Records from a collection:
★ ★ ★ ★ ★ ★ ★

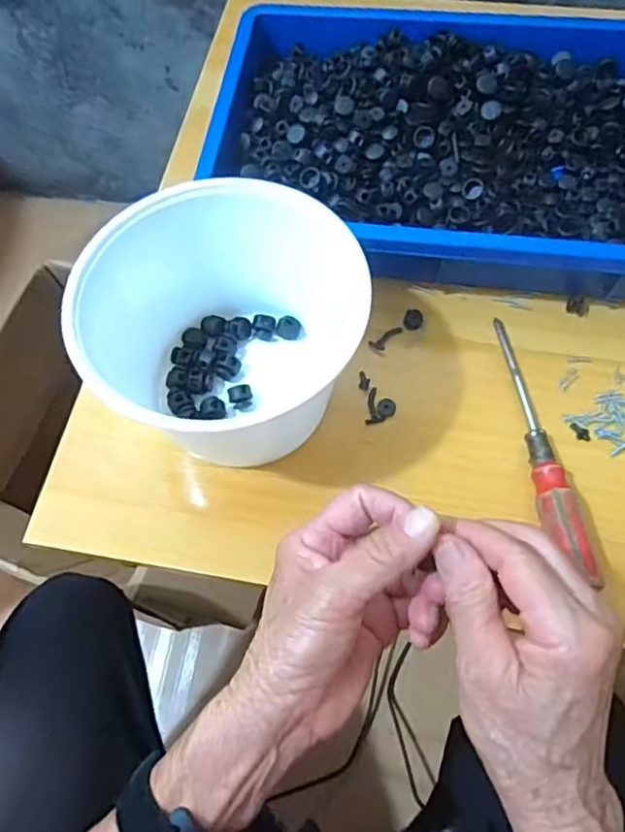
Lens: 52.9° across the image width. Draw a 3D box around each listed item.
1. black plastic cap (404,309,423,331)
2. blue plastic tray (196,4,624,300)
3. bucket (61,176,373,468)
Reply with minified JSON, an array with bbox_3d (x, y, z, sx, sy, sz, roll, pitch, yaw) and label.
[{"bbox_3d":[0.074,-0.072,0.462,0.013,0.011,0.015,12,67,7],"label":"black plastic cap"},{"bbox_3d":[0.107,-0.217,0.495,0.363,0.056,0.252,8,66,5],"label":"blue plastic tray"},{"bbox_3d":[-0.051,-0.065,0.409,0.157,0.108,0.166,-1,66,1],"label":"bucket"}]

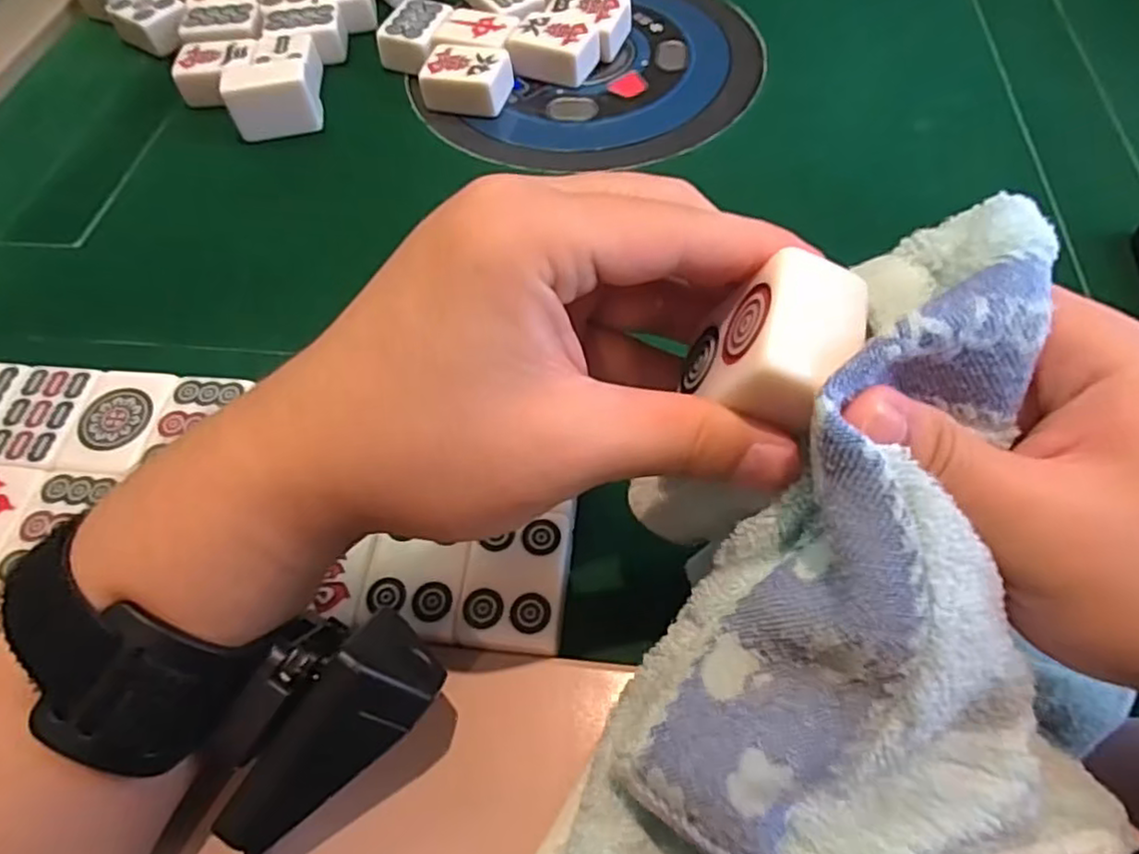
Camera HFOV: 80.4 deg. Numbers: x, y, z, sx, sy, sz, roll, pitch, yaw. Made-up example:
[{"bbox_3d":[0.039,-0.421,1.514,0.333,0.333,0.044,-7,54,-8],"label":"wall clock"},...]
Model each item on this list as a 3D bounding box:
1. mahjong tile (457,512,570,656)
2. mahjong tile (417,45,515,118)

★ ★ ★ ★ ★ ★ ★

Go through the entries above and output them exactly, without pictures.

Lens: 52.9° across the image width. Draw a 3D box around each listed item.
1. black plastic cap (404,309,423,331)
2. blue plastic tray (196,4,624,300)
3. bucket (61,176,373,468)
Reply with minified JSON, an array with bbox_3d (x, y, z, sx, sy, sz, roll, pitch, yaw) and label.
[{"bbox_3d":[0.074,-0.072,0.462,0.013,0.011,0.015,12,67,7],"label":"black plastic cap"},{"bbox_3d":[0.107,-0.217,0.495,0.363,0.056,0.252,8,66,5],"label":"blue plastic tray"},{"bbox_3d":[-0.051,-0.065,0.409,0.157,0.108,0.166,-1,66,1],"label":"bucket"}]

Camera HFOV: 80.4 deg. Numbers: x, y, z, sx, sy, sz, roll, pitch, yaw. Made-up example:
[{"bbox_3d":[0.039,-0.421,1.514,0.333,0.333,0.044,-7,54,-8],"label":"wall clock"},...]
Model each item on this list as a 3D bounding box:
1. mahjong tile (457,512,570,656)
2. mahjong tile (417,45,515,118)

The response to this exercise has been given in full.